Jesus: I can never tell if people are addressing me or taking my name in vain
Mary: Jesus stop complaining
It’s my son’s 4th birthday so I volunteered to help out on his class trip to Chinatown.
If you don’t hear from me again, they won.
It’s awkward when I have to pull someone aside and point out that my fly is open.
I can’t believe there’s a sex offender registry. Who’s buying gifts for these people?
me: who wants to eat some sweet cheeks?
wife: for the last time, they’re called cinnamon buns
It’s faster just accepting that a fish learned to walk and then everything got weirder.
Friend 1: If I ever get married again, it’s going to be for love.
Friend 2: Well if I ever get married again, it’s going to be for money.
Me: If I ever get married again, it’s because I’m an idiot.
Hey buddy, if you didn’t want me napping in your pet store you shouldn’t have sleeping rooms filled with puppies.
Me: what’s your favorite number
Golfer: 4
Hypochondriac: 6
Guy From Memphis: 10
Cannibal: 18
Ballerina: 22
Bargain Hunter: 241
The part in Temple Of Doom where she reaches in the hole full of bugs, but me reaching into a pot of cold water in the sink to grab a fork.
John Wick: contract killer
John Wink: lady killer 😉
ME: I will now pull a rabbit out of my cat
MAGICIAN TEACHER: omg what have you done
Of course I’m desirable, I have many snacks hidden about my person, I’m a veritable buffet!
“Susan cancel my 2 o’clock”
Both hands stuck in Pringles cans again? Here let me help
“no no no I need to learn to do this on my own”
Not to brag but I already took down the Easter Tree
Husband [through locked door]: “I know you’re up, I saw your instagram post.”
I’m trying to beat the world record for most cat paintings done in one night. The current record holder is George W. Bush, who did 911.
Me: Mom, can I die from eating pancakes
Mom: let’s not talk like that
Me: sorry, can I please die from eating pancakes
It’s funny how fast small children lose interest in what you have to say when they find out you’re a paleontologist who isn’t an expert in dinosaurs. I’m showing you a mammoth arm bone, I don’t know what more you want from me!
Sun Tzu’s The Art of War is very applicable in the business world.
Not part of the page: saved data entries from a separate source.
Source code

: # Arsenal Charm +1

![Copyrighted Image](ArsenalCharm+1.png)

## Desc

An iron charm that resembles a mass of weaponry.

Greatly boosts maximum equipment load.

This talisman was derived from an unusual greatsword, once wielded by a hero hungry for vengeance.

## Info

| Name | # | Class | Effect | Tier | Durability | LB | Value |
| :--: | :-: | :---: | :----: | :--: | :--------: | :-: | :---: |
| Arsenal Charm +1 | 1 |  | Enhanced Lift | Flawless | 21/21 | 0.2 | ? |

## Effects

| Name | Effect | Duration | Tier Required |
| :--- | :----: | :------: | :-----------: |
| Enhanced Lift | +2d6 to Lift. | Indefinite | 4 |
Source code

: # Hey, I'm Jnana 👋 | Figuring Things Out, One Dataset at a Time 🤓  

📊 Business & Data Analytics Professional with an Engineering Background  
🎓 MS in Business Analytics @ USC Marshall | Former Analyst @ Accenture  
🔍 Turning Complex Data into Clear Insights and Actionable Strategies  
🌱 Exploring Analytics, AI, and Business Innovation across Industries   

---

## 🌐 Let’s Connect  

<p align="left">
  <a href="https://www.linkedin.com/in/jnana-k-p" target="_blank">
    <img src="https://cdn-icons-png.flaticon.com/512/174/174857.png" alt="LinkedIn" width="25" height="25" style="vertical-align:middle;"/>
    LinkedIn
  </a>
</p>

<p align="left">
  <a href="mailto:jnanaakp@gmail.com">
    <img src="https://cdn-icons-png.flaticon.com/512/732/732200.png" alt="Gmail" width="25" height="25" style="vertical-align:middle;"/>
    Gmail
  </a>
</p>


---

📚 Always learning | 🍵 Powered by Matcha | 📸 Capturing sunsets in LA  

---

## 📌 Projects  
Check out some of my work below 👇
Just today I made my boss sit facing the window so he had sun in his eyes
[grocery store]
DAD: [wearing a ski mask]
SON: this is so embarrassing
MOM: hush- your father gets nervous when we have to buy toilet paper
Daughter: Daddy, did you know that our blood is blue in the veins but it only turns red when it hits oxygen?
Me: *turns to wife* This is what happens when you teach her stuff.
My wife begged me to stop singing Outkast songs, so I was like, alright, alright, alright, alright, alright, alright, alright, alright, alri
Sad that Batman’s never seen a PG movie b/c he never had parental guidance
You gotta hand it to him. Otherwise, we can’t finish this relay race.